New study shows soil moisture is a big factor in global warming equation
Methane won’t be the only problem as Arctic permafrost thaws in the coming decades. A new study shows that, as frozen permafrost areas warm and dry out, they will also release more CO2. The study was led by Northern Arizona University assistant research professor Christina Schädel and published in the journal Nature Climate Change.
The findings show that a 10 degree Celsius increase in soil temperature released twice as much carbon into the atmosphere, and drier, aerobic soil conditions released more than three times more carbon than wetter, anaerobic soil conditions.
“Our results show that increasing temperatures have a large effect on carbon release from permafrost but that changes in soil moisture conditions have an even greater effect,” said Schädel. “We conclude that the permafrost carbon feedback will be stronger when a larger percentage of the permafrost zone undergoes thaw in a dry and oxygen-rich environment.”
The study was part of an ongoing effort to quantify greenhouse gas releases from thawing permafrost, a critical part of the global warming equation because so much carbon is currently locked up in frozen organic soils in the Arctic. Much of the data came from the international Permafrost Carbon Network that Schädel co-leads with Northern Arizona University professor of ecosystem ecology, Ted Schuur.
As permafrost thaws, microbes wake up and begin digesting the newly available remains of ancient plants and animals stored as carbon in the soil. This digestion produces either carbon dioxide or methane, depending on soil conditions.
Scientists want to understand the ratio of carbon dioxide to methane gas released by this process because it affects the strength of the permafrost carbon feedback loop: greenhouse gases released due to thawing permafrost cause temperatures to rise, leading to even more thawing and carbon release. Furthermore, the Arctic permafrost is like a vast underground storage tank of carbon, holding almost twice as much as the atmosphere.
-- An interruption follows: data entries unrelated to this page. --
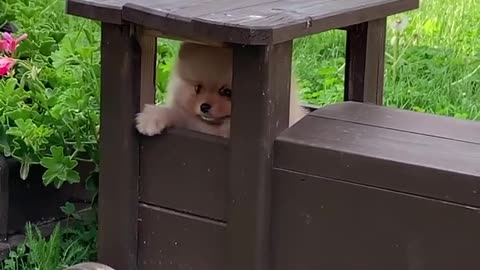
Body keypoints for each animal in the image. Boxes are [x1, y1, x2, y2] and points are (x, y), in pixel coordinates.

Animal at [135, 43, 308, 138]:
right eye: (198, 88)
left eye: (227, 92)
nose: (204, 106)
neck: (216, 128)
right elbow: (177, 114)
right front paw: (150, 119)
At that scale, small changes in how the carbon is released will have big effects.
The new study looked at how soil temperature and the availability of oxygen affect that process. Soils in the lab were incubated at a range of warmer temperatures projected for the future. The availability of oxygen is important because it determines how microbes digest carbon. Oxygen-rich, or aerobic, conditions are found in dry soils and produce carbon dioxide. Oxygen-poor, or anaerobic, conditions are found in wet soils and produce both carbon dioxide and methane. Lab incubations mimicked these two conditions.
Scientists don’t know for sure if wet or dry soils will dominate in the future, but the new findings will help climate models make more accurate projections and highlights the need to monitor changes in wetness associated with permafrost thaw, changes that ultimately sculpt the topography of waterlogged depressions and dry uplands across the Arctic landscape.